Tokyo: A 30-year-old Japanese man was sentenced to death on Monday over a 2016 stabbing massacre at a care home for people with disabilities, claiming 19 lives.
On July 26, 2016, Satoshi Uematsu broke into the home for people with cognitive disabilities in the town of Sagamihara, some 50 km west of Tokyo, and attacked the occupants while they were sleeping, reports Efe news.
The attack lasted some 50 minutes while he fatally stabbed 19 residents aged between 19 and 70, and injured 24 others.
Uematsu, who worked in the centre for three-and-a-half years, had admitted to the killings and insisted people with disabilities who are unable to communicate well have no human rights.
Before Yokohama District Court sentenced him to death by hanging on Monday, he had also reportedly said that he had no intention of appealing the ruling, whatever the outcome.
“The grave consequence was incomparable to other incidents with 19 lives being taken,” Yokohama District Court judge Kiyoshi Aonuma said in handing down the sentence.

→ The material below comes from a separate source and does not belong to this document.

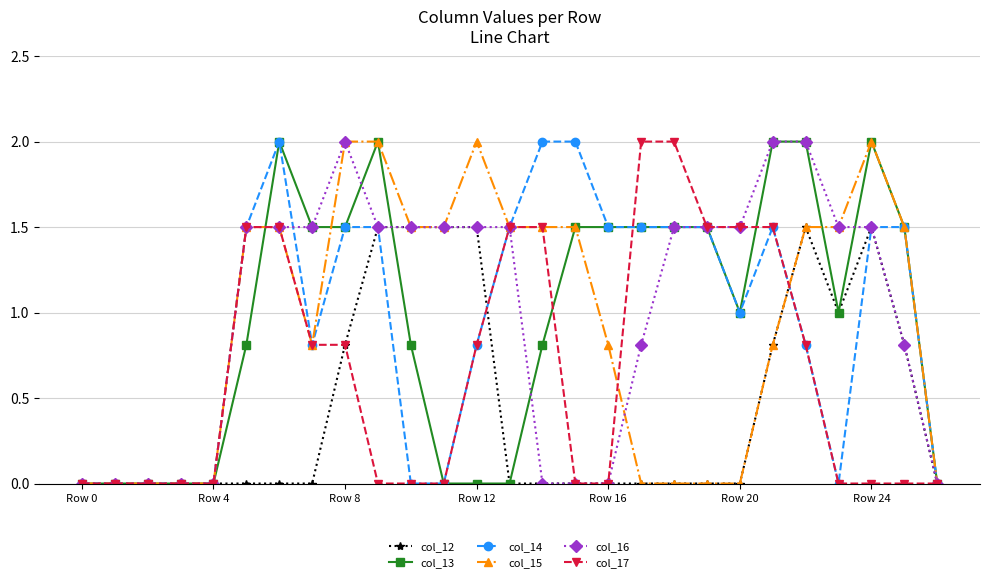

What is the difference between the maximum and second lowest values in the col_15 series?

2.0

The Sagamihara massacre was one of the worst mass killings in post-war Japan and had shocked and outraged the country where some had pointed out that the tragedy could have been avoided.
In February prior to the incident, Uematsu had written a letter to parliament’s lower house speaker, where he had explained plans “to wipe out a total of 470 disabled individuals” and said that he envisioned a world “where a person with multiple disabilities can be euthanized”.
Uematsu had also reportedly talked about his plans to co-workers and some of his acquaintances and which had led to a police investigation, following which he was placed under psychiatric care.